Start of EXTRACT

Furthermore, creating value from data also requires aggregating data insights from different applications, locations or external data spaces. For example, a manufacturer’s sensor telemetry from sold products can help the R&D department to better align the next product generation with customer needs, just as sharing privacy-adhered insights from patient data among hospitals can advance medical diagnosis. 

Most organisations are still far away from strategically leveraging data to drive outcomes. The average Australian organisation’s data maturity level – or ability to create value from data – is 2.5 on a five-point scale, with only four percent reaching the highest maturity level (“Data Economics”). Organisations with up to 250 employees have a lower data maturity level (2.3) than organisations with more than 250 employees (2.8).

Organisations want control across clouds

A characteristic of a low data maturity level is that there is no overarching data and analytics architecture, but data is isolated in individual applications or locations. This is the case for 32 per cent of Australian respondents. On the other hand, only 16 per cent have implemented a central data hub or fabric that provides unified access to real-time data across their organisation, and another eight per cent say this data hub also includes external data sources.

Given that data sources are increasingly distributed across clouds and edges, 69 per cent of respondents say that it’s strategically important to have a high degree of control over their data and the means to create value from data.

Six in ten are concerned that data monopolies have too much control over their capability to create value from data, and almost half (47%) are re-evaluating their cloud strategy due to:  increasing cloud costs (54%), the lack of control over their data (49%), the need for a more flexible data architecture (45%), and concerns over data security (36%).

This is why organisations need a cloud-everywhere model with the freedom to choose the correct location for their data and applications while providing one model to orchestrate across edges, data centres and clouds. This would better allow them to control their data assets and industrialise their data supply chain through a unified data fabric that empowers decision making at speed.

Improving data maturity  

Improving data maturity is no easy task. Yet, it is a key prerequisite for organisations to achieve and maintain a competitive advantage in the emerging data economy.

End of EXTRACT

Please copy the stretch of the data maturity text from "Organisations want control" through "external data sources.", substituting "data platform" for "data hub".

Start of DATA EXTRACTS

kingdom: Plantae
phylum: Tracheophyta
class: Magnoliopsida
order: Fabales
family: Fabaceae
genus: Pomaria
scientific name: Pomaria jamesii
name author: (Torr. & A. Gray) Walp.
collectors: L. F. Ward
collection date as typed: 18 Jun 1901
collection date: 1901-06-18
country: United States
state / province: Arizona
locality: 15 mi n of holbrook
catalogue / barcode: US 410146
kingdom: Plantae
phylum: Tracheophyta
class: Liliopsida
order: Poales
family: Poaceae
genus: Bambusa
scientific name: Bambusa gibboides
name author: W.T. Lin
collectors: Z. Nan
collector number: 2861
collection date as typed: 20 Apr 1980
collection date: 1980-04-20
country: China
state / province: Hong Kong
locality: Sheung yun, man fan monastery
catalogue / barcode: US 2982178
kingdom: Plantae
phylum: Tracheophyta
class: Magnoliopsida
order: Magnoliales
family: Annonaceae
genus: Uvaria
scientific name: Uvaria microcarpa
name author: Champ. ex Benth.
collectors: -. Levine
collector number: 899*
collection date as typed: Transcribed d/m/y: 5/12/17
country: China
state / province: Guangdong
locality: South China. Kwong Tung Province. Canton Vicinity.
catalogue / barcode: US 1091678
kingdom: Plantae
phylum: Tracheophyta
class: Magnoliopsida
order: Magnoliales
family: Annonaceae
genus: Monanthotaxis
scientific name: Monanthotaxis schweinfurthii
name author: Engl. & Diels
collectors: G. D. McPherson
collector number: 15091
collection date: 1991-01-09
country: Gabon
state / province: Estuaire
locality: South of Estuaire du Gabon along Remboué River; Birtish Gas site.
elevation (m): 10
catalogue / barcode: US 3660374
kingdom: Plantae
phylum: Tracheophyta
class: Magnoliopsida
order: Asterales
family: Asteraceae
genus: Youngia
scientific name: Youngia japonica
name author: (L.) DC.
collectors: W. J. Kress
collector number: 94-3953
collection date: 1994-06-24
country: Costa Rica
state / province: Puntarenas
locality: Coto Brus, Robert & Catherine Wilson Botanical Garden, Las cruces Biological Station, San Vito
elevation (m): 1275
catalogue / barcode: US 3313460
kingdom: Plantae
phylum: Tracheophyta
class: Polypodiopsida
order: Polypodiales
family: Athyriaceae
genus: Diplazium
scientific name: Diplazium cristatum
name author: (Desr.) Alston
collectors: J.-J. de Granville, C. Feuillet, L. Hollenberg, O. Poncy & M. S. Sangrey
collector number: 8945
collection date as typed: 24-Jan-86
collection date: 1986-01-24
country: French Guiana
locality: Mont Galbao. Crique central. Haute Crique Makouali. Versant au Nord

End of DATA EXTRACTS

RESULT OF THIS EXERCISE
Organisations want control across clouds

A characteristic of a low data maturity level is that there is no overarching data and analytics architecture, but data is isolated in individual applications or locations. This is the case for 32 per cent of Australian respondents. On the other hand, only 16 per cent have implemented a central data platform or fabric that provides unified access to real-time data across their organisation, and another eight per cent say this data platform also includes external data sources.